[Document]
--------------------

Rowref r1(rt1, rt1->makeRow(fd1));
Rowref r2(rt1, fd1);

The Rowref constructor from Fdata vector calls the makeRow() implicitly, for convenience, so both forms provide the same result. For another example that allocates a vector and then fills it:

Rowref r2(rt1, fd1);

FdataVec fd2(3);
fd2[0].setPtr(true, &v_uint8, sizeof(v_uint8)-1); // exclude \0
fd2[1].setNull();
fd2[2].setFrom(r1.getType(), r1.get(), 2); // copy from r1 field 2

Rowref r3(rt1, fd2);

The field 2 is set by copying it from a field of another row. It sets the data pointer to the location inside the original row, and the data will be copied when the new row gets created. So make sure to not release the reference to the original row until the new row is created. The prototype is:

void setFrom(const RowType *rtype, const Row *row, int nf);

In fd2 the vector is smaller than the number of fields in the row. The rest of fields are filled with NULLs. They actually are literally filled with NULLs in fd2: if the size of the argument vector for makeRow() is smaller than the number of fields in the row type, the vector gets extended with the NULL values before anything is done with it. It's no accident that the argument of the RowType::makeRow() is not const:

class RowType {
    virtual Row *makeRow(FdataVec &data) const;
};

class Rowref {
    Rowref(const RowType *t, FdataVec &data);
    Rowref &operator=(FdataVec &data);
};

It's also possible to have more elements in the FdataVec than in the row type. In this case the extra arguments are considered the "overlays": the "main" elements set the size of the fields while the "overlays" copy the data fragments over that. It's a convenient way to assemble the array fields from the fragments, for example:

RowType::FieldVec fields4;
fields4.push_back(RowType::Field("a", Type::r_int64, RowType::Field::AR_VARIABLE));

Autoref<RowType> rt4 = new CompactRowType(fields4);
if (rt4->getErrors()->hasError())

--------------------

[Record excerpts]
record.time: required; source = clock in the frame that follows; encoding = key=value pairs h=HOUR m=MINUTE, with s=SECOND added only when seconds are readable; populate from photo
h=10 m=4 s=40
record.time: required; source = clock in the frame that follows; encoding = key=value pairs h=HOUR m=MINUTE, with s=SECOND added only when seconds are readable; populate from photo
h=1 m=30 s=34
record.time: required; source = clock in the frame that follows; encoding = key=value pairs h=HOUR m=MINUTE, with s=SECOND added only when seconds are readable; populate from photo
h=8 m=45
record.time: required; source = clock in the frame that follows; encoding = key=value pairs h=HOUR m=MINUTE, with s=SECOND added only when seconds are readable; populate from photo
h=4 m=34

--------------------

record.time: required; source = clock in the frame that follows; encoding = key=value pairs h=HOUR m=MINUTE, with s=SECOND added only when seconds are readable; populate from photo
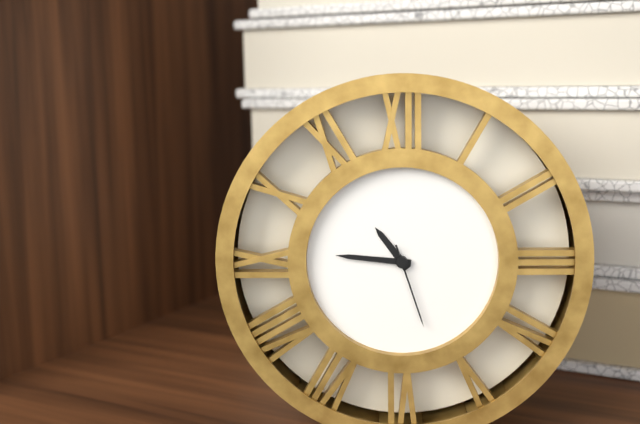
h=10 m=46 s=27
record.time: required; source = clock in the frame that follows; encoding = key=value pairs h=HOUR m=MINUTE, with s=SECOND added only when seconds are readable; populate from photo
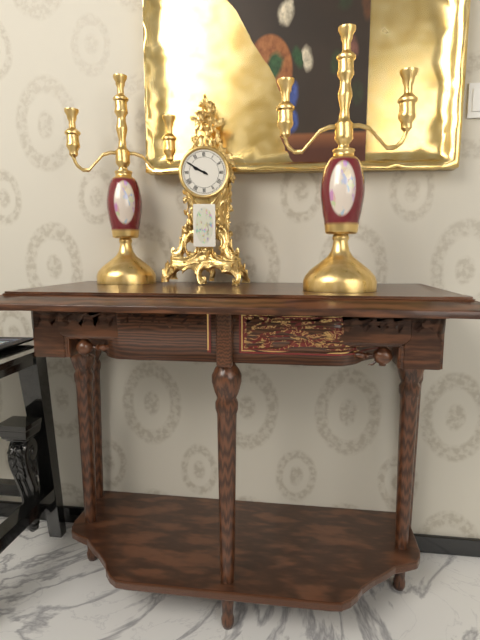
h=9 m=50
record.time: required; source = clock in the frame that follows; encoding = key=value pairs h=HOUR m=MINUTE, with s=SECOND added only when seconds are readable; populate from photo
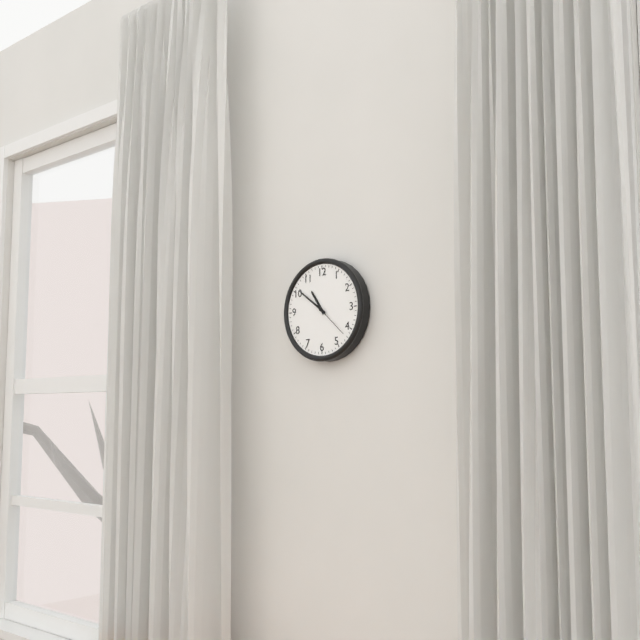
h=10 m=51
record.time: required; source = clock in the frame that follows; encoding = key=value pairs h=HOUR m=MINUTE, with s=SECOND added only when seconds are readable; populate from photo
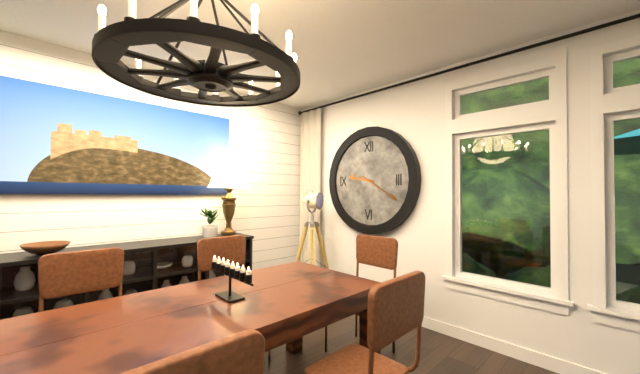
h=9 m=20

--------------------

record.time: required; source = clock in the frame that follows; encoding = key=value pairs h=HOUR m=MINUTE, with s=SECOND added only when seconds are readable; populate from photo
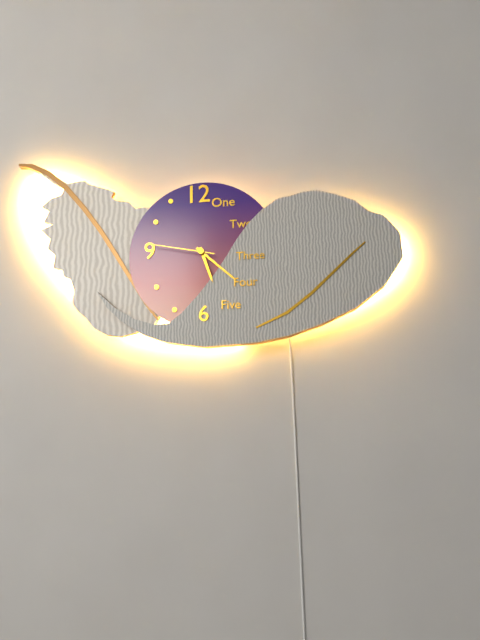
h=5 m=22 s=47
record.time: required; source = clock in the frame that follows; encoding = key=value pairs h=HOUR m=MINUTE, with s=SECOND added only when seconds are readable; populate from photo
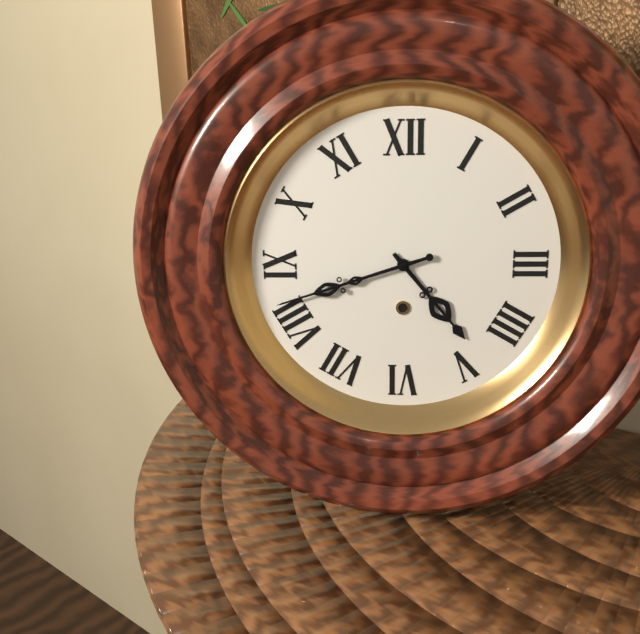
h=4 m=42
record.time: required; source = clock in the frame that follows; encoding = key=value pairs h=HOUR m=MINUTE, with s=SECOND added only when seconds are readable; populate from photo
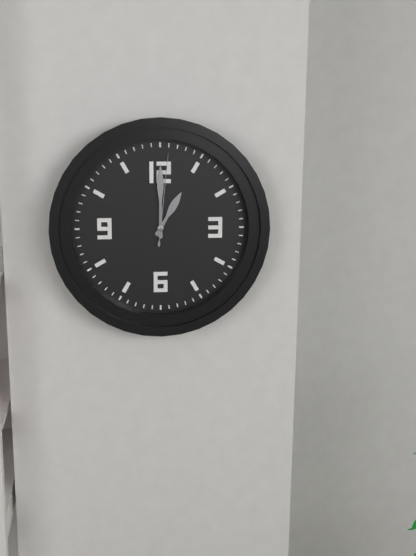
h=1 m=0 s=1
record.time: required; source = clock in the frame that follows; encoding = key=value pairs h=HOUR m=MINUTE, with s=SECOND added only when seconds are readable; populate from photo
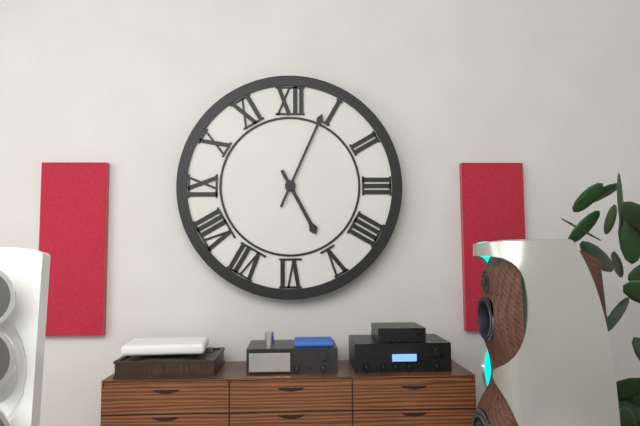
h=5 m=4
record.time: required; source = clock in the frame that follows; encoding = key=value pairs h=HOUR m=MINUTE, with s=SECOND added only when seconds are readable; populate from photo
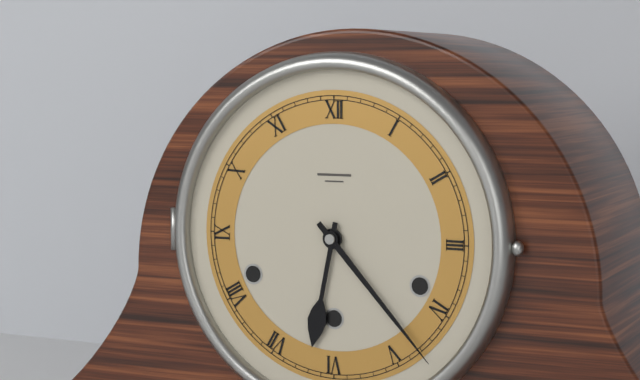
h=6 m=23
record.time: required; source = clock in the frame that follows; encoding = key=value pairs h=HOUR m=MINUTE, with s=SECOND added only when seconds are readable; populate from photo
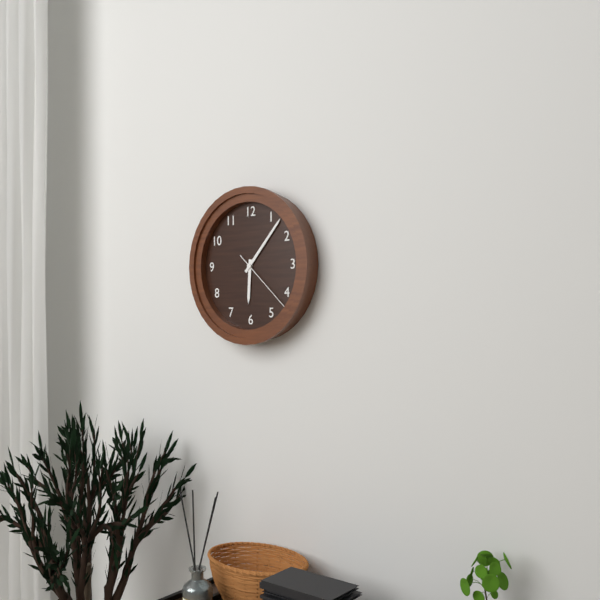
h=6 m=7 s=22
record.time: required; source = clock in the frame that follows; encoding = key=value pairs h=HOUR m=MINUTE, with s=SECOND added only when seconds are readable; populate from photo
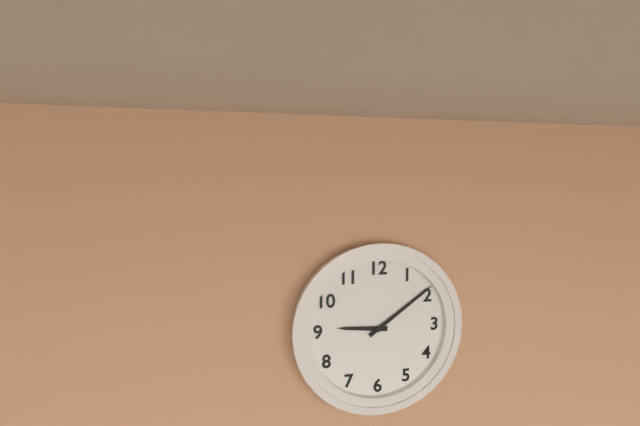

--------------------

[What to do]
In the text on building rows from FdataVec, what happens when the vector passed to makeRow() has fewer elements than the row type has fields?

[Solution below]
The vector is extended with NULL values before anything else is done with it.